Bolmong

Foto: Upacara Melasti di Mopugad dengan Protokol Kesehatan

BOLMONG – Sejumlah umat Hindu mengikuti upacara Melasti menjelang Hari Raya Nyepi Tahun Saka 1943 di Desa Mopugad, Kecamatan Dumoga Utara, Kamis (11/3).
Ritual Melasti dilakukan oleh perwakilan desa adat dengan menerapkan protokol kesehatan, memakai masker, mencuci tangan sebelum masuk Pura, dan diwajibkan menjaga jarak.
Ketua Parisada Hindu Dharma Indonesia (PHDI) Desa Mopugad Bersatu I Nengah Puji SPd MSi mengatakan, untuk menekan penyebaran Covid-19, setiap Kepala Keluarga (KK) hanya bisa mengutus satu orang sebagai perwakilan, dari setiap banjar di masing-masing desa. ”Pawai Ogoh-ogoh ditiadakan.
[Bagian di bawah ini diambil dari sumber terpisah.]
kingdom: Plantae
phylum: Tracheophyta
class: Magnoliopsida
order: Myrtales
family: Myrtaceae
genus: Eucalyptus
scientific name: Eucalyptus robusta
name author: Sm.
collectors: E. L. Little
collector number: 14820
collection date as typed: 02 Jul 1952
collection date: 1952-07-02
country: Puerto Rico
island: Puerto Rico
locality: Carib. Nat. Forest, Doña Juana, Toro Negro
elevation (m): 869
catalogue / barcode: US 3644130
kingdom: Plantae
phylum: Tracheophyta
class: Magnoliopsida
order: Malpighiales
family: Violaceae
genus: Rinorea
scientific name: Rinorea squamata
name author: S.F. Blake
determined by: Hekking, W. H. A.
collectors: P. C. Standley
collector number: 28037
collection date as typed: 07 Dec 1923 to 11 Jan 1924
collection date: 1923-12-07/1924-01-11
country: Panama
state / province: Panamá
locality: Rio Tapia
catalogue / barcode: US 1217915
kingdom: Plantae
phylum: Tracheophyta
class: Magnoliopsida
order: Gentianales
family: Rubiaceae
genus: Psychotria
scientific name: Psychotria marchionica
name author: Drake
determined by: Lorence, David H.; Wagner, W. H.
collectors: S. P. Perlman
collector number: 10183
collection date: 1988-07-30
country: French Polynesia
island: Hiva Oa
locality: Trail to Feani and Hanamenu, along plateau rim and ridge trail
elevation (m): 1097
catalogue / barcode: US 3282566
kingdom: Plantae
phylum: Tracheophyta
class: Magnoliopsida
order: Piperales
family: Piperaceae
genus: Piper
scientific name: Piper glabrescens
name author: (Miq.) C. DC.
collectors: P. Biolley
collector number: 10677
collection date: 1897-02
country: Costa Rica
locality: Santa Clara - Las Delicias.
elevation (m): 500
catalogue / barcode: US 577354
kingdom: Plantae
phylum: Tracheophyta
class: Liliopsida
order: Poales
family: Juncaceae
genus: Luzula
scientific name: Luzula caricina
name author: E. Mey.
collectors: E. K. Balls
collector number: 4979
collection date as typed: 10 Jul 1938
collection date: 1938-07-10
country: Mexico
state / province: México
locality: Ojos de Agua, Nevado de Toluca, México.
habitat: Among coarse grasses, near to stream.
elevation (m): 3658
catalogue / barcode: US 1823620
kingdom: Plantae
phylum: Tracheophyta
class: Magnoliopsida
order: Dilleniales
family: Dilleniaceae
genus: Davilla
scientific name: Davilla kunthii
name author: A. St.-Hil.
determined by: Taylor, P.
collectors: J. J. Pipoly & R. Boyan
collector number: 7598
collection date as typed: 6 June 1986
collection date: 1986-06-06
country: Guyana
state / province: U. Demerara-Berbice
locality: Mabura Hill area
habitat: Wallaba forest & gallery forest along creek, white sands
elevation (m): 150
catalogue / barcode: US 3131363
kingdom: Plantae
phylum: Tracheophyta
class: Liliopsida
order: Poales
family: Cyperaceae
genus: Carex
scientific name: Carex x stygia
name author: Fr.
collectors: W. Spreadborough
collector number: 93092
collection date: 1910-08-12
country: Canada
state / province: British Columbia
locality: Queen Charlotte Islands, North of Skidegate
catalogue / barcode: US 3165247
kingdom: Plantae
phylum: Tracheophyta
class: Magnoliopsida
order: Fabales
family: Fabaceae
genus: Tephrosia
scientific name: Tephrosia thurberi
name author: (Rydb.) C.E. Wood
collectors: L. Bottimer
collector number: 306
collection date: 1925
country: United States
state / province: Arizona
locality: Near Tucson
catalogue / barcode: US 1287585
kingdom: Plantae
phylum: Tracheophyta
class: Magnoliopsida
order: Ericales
Hanya Melasti dengan jumlah yang dibatasi, dengan penerapan protokol kesehatan ketat. Kita mengacu aturan resmi dari PHDI pusat,” kata Puji.
Lanjutnya lagi, Melasti bermakna menghilangkan kotoran diri dan jagat raya yang disimbolkan dengan membesihkan benda yang disucikan seperti arca, pratima, nyasa, pralingga sebagai wujud atau Sthana Ida Sang Hyang Widi Wasa dengan segala manifestasi-Nya. ”Intinya, ada harmonisasi antara manusia, alam, dan lingkungan sekitar. Ini ada bagian dari tahapan perayaan Nyepi. Kami juga berdoa, agar bencana non alam Covid-19 ini segera berakhir, dan aktivitas bisa normal kembali,” imbuhnya.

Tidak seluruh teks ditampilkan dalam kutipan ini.